In what was almost certainly the most-watched speech by a candidate for the number two spot in the US government in the history of that much-derided job, Mrs Palin seized her moment with flair and a self-assurance that suggested her many critics in the last week might have seriously underestimated her.
She delighted an ecstatic audience of Republican delegates with a highly personal account of her life and her record as governor of Alaska, introducing her large and growing family, the focus of much attention in the last week, and detailing her achievements as a reformer in the mould of John McCain.
But she was at her most effective when delivering scathing attacks on her Democratic opponents, taunting Barack Obama about his lofty rhetoric of “change” and repeatedly contrasting his record with that of Senator McCain’s.
“Here’s how I look at the choice Americans face in this election,” she said. “In politics, there are some candidates who use change to promote their careers. And then there are those, like John McCain, who use their careers to promote change.”
And in a daring move, she turned Democratic attacks on her own inexperience against them, contrasting her career as a small-town mayor with Senator Obama’s years as a community organizer.
“Before I became governor of the great state of Alaska, I was mayor of my hometown. And since our opponents in this presidential election seem to look down on that experience, let me explain to them what the job involves. I guess a small-town mayor is sort of like a ‘community organizer,’ except that you have actual responsibilities.”
For good measure she also took time to swipe at her tormentors in the media in the last week, where a profusion of commentators has derided her light qualifications: I’m not a member of the permanent political establishment. And I’ve learned quickly, these past few days, that if you’re not a member in good standing of the Washington elite, then some in the media consider a candidate unqualified for that reason alone. But here’s a little news flash for all those reporters and commentators: I’m not going to Washington to seek their good opinion – I’m going to Washington to serve the people of this country.”
Her speech was relatively light on policy, though she demonstrated a firm grasp of energy issues, gained from her years in the oil and gas industry and as governor of America’s largest oil-producing state. She made much of her achievements in Alaska, where she has established a reputation for tackling a corrupt political establishment
“Sudden and relentless reform never sits well with entrenched interests and power brokers. That’s why true reform is so hard to achieve,” she said, but “in short order we put the government of our state on the side of the people. “
And another thing about Palin bow being attacked by the left for “insulting a community organizer” oh noo!! say it ain’t so!!
Tonight I flipped to CNN and was struck by the talking heads flipping out about the Giuliani/Palin mocking of community organizers—as if the Obama team’s dismissals of “small-town” mayors was fair play. The MSM networks are going ballistic at her speech and apparently never imagined that anyone would dare bite back—and also at them, the ‘elite media’ of the press, no less!

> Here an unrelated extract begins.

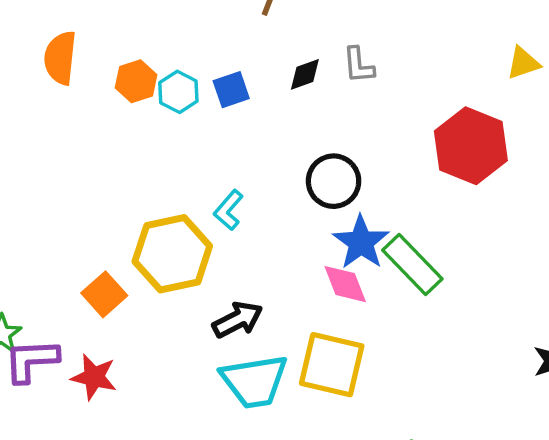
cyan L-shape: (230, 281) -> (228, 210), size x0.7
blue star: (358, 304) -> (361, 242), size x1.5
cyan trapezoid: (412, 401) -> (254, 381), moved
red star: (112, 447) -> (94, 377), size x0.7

Compared to what Kerry et al. said about McCain, Palin was no tougher on the other side, so it is odd to hear CNN female pundits suddenly shocked, shocked that a “woman” would dare attack a man like that, and that it may “not play” outside the hall. Like it or now we are back in a cultural and populist war, brought on by a week of liberal character assassination.
The Left made a terrible mistake in the manner they have smeared Palin, and now they seem appalled at the red-state authentic populist backlash which is a different sort than studied Bidenism, where one recalls a distant childhood, not the recent past, or the living present, to prove they are one with the people.
So things heat up and are getting ugly as they always seem to do by September in an election year. Today it was no accident in the wake of the attacks on Palin that suddenly Obama comes out with pro-abortion ads attacking the pro-life position of McCain. The timing is a sort of subtext about the current and recent Palin jr. and sr. pregnancies: apparently Team Obama want the viewer to see a pregnant teen-ager and a Down syndrome child and ponder something like: “under John McCain abortion in these cases would have been impossible.”